Видно было, что Доггинзу довольно сложно усвоить слова Найла. Но
сугубо практичный ум не готов к осмыслению "того, чего нет", для него
это сущий вздор.
- Почему ты велел срезать именно тот куст?
- Все равно какой. Они. как пауки: гибнет один, а чувствуют все.
Тут до него дошло, что аромата цветов больше вроде бы не ощущается.
Наклонившись, он понюхал одно из оранжевых соцветий: и правда - запаха
нет.
- Видишь? Даже запах был не настоящий. Он сидел у нас в голове.

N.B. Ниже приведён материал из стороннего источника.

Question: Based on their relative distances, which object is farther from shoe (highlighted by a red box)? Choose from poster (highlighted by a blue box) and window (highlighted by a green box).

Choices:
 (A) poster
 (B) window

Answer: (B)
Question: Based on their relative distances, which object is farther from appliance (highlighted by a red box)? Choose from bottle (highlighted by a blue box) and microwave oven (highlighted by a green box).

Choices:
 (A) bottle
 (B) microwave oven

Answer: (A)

Это ввергло в растерянность. Надо же, оказывается, человека так легко
можно разыграть... Незыблемый мир вокруг поневоле становился коварным и
обманчивым. Вместе с тем, когда шли лесом, Найл чувствовал в душе
необычный подъем, будто вдыхал полной грудью прохладный воздух - душа
как бы освободилась от тяжкого бремени.
- Голос твоего брата тоже был наваждением?

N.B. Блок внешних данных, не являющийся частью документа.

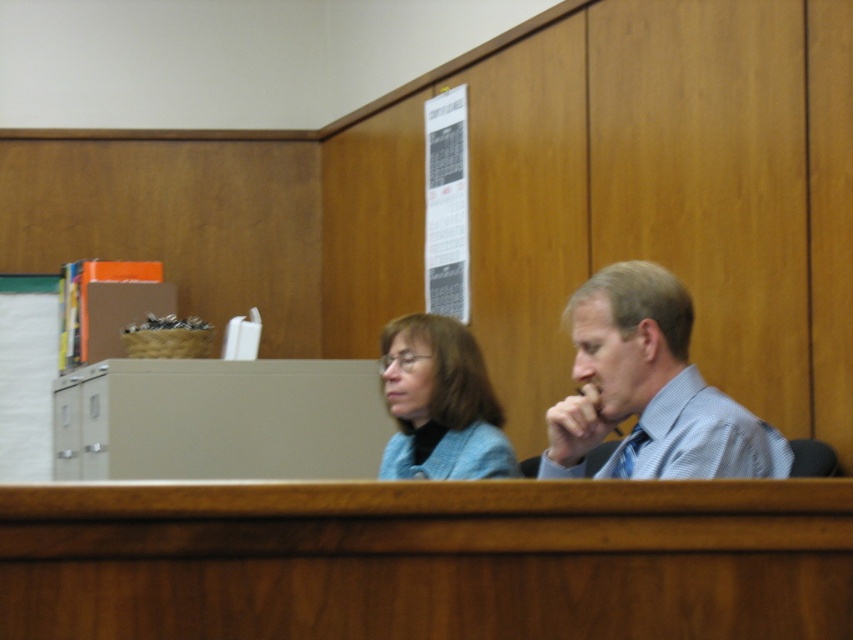
Question: Observing the image, what is the correct spatial positioning of wooden table at center in reference to blue fabric jacket at center?

Choices:
 (A) below
 (B) above

Answer: (A)

Question: Which object is the closest to the blue striped shirt at right?

Choices:
 (A) wooden table at center
 (B) blue fabric jacket at center

Answer: (B)

Question: Which point is closer to the camera?

Choices:
 (A) blue striped shirt at right
 (B) wooden table at center

Answer: (B)

Question: Which of the following is the farthest from the observer?

Choices:
 (A) blue striped shirt at right
 (B) blue fabric jacket at center
 (C) wooden table at center

Answer: (B)

Question: Is wooden table at center wider than blue striped shirt at right?

Choices:
 (A) yes
 (B) no

Answer: (A)

Question: Does wooden table at center appear on the left side of blue striped shirt at right?

Choices:
 (A) no
 (B) yes

Answer: (B)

- Скорее всего. - Трудно смириться, но логика подсказывала, что это
именно так.
- Зачем это все?
Найл на ходу пожал плечами.
- Наверное, Дельта пыталась нас заставить вернуться.
- Но почему?
Найл не ответил: одолевали очередной спуск. Откос был так крут, что
идти приходилось медленно, кренясь спиной назад, чтобы не унесло вниз.
Деревья и кусты росли здесь еще реже. А там совершенно неожиданно
миновали линию деревьев и оказались за пределами леса. А над верхушками
деревьев - расстояние не более мили - виднелась вершина большого
округлого холма.
Найл взглянул на него, словно впервые. У холма были определенно
округлые контуры, и на таком расстоянии различалось, что выступ на его
верхушке - не башня и не обрубок дерева. У основания он был чуть не
вдвое шире, чем у верхушки, и напоминал чем-то обломанный черенок. Сам
же холм можно было сравнить с невиданной по размерам луковицей,
неправильно воткнутой в землю нерадивым садовником. А почти вертикальный
скос на северном склоне холма походил на лоб, так что вырост смотрелся
этакой до нелепости маленькой шляпкой. Теперь ясно, отчего холм
производит такое безмолвно гнетущее впечатление: он похож на живое
существо. Едва увидев его, Найл без тени сомнения осознал: это и есть
предмет их поиска. Неизъяснимая вибрация не сочилась более из земли -
чувствовалось, что она пульсирует в воздухе, даром что тот абсолютно
спокоен.
Ощущение довольно любопытное: возбуждение и вместе с тем неуютство.
Возбуждала одна лишь мощь вибрации; похоже, такой же безучастной ко
всему и необузданной, как шторм на море. Раздражало то, что сила была
откровенно, разнузданно открыта, все равно что несносно громкая музыка.
Оглянувшись на Доггинза, Найл оторопел: вид такой, будто тот унюхал
вдруг что-нибудь пакостное.
- Что это, по-твоему?
- Что-то... нехорошее, - выговорил Доггинз с несвойственной для него
нерешительностью. - Тебе не кажется? Найла начало полонить подозрение.
- Ты что о нем думаешь?
Доггинз открыл было рот, собираясь сказать, но, видимо, не нашел
слов, поэтому лишь пожал плечами и указал на холм-луковицу.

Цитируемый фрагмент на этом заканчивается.